*Given request*
Write out each of the following rows word for word, leaving every line unchanged.
* begin Entries *
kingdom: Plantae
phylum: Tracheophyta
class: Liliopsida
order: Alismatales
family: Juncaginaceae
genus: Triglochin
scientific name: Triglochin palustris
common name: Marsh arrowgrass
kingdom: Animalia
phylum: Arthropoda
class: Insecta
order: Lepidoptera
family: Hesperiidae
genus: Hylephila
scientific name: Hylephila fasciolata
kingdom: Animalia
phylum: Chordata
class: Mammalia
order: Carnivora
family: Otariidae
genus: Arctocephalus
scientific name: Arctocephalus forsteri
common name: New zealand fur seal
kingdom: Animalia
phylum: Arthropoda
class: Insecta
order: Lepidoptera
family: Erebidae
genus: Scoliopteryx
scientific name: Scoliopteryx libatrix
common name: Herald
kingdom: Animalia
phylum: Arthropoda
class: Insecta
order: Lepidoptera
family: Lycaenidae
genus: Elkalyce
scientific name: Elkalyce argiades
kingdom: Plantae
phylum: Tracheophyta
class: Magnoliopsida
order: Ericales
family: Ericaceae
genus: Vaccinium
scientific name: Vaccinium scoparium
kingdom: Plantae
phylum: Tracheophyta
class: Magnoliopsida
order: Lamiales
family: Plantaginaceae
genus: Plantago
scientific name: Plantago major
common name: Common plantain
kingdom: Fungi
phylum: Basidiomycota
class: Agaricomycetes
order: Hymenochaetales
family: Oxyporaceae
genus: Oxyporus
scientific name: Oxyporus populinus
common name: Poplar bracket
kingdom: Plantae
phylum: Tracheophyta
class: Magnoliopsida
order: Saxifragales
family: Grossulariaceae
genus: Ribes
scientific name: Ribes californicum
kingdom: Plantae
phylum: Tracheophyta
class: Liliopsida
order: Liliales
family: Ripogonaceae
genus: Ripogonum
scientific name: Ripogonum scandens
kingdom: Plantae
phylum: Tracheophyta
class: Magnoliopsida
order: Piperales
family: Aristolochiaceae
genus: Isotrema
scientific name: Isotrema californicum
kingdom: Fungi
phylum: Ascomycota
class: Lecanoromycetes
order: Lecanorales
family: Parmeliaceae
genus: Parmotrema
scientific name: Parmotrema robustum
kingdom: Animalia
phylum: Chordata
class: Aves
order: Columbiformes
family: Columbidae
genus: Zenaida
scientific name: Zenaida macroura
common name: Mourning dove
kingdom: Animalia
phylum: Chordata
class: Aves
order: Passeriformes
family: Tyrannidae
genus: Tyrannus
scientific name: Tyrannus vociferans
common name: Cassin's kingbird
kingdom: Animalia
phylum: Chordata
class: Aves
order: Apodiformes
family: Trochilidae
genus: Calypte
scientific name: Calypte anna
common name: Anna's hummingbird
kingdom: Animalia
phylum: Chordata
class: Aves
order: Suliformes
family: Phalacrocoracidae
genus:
* end Entries *
*Result of this exercise*
kingdom: Plantae
phylum: Tracheophyta
class: Liliopsida
order: Alismatales
family: Juncaginaceae
genus: Triglochin
scientific name: Triglochin palustris
common name: Marsh arrowgrass
kingdom: Animalia
phylum: Arthropoda
class: Insecta
order: Lepidoptera
family: Hesperiidae
genus: Hylephila
scientific name: Hylephila fasciolata
kingdom: Animalia
phylum: Chordata
class: Mammalia
order: Carnivora
family: Otariidae
genus: Arctocephalus
scientific name: Arctocephalus forsteri
common name: New zealand fur seal
kingdom: Animalia
phylum: Arthropoda
class: Insecta
order: Lepidoptera
family: Erebidae
genus: Scoliopteryx
scientific name: Scoliopteryx libatrix
common name: Herald
kingdom: Animalia
phylum: Arthropoda
class: Insecta
order: Lepidoptera
family: Lycaenidae
genus: Elkalyce
scientific name: Elkalyce argiades
kingdom: Plantae
phylum: Tracheophyta
class: Magnoliopsida
order: Ericales
family: Ericaceae
genus: Vaccinium
scientific name: Vaccinium scoparium
kingdom: Plantae
phylum: Tracheophyta
class: Magnoliopsida
order: Lamiales
family: Plantaginaceae
genus: Plantago
scientific name: Plantago major
common name: Common plantain
kingdom: Fungi
phylum: Basidiomycota
class: Agaricomycetes
order: Hymenochaetales
family: Oxyporaceae
genus: Oxyporus
scientific name: Oxyporus populinus
common name: Poplar bracket
kingdom: Plantae
phylum: Tracheophyta
class: Magnoliopsida
order: Saxifragales
family: Grossulariaceae
genus: Ribes
scientific name: Ribes californicum
kingdom: Plantae
phylum: Tracheophyta
class: Liliopsida
order: Liliales
family: Ripogonaceae
genus: Ripogonum
scientific name: Ripogonum scandens
kingdom: Plantae
phylum: Tracheophyta
class: Magnoliopsida
order: Piperales
family: Aristolochiaceae
genus: Isotrema
scientific name: Isotrema californicum
kingdom: Fungi
phylum: Ascomycota
class: Lecanoromycetes
order: Lecanorales
family: Parmeliaceae
genus: Parmotrema
scientific name: Parmotrema robustum
kingdom: Animalia
phylum: Chordata
class: Aves
order: Columbiformes
family: Columbidae
genus: Zenaida
scientific name: Zenaida macroura
common name: Mourning dove
kingdom: Animalia
phylum: Chordata
class: Aves
order: Passeriformes
family: Tyrannidae
genus: Tyrannus
scientific name: Tyrannus vociferans
common name: Cassin's kingbird
kingdom: Animalia
phylum: Chordata
class: Aves
order: Apodiformes
family: Trochilidae
genus: Calypte
scientific name: Calypte anna
common name: Anna's hummingbird
kingdom: Animalia
phylum: Chordata
class: Aves
order: Suliformes
family: Phalacrocoracidae
genus:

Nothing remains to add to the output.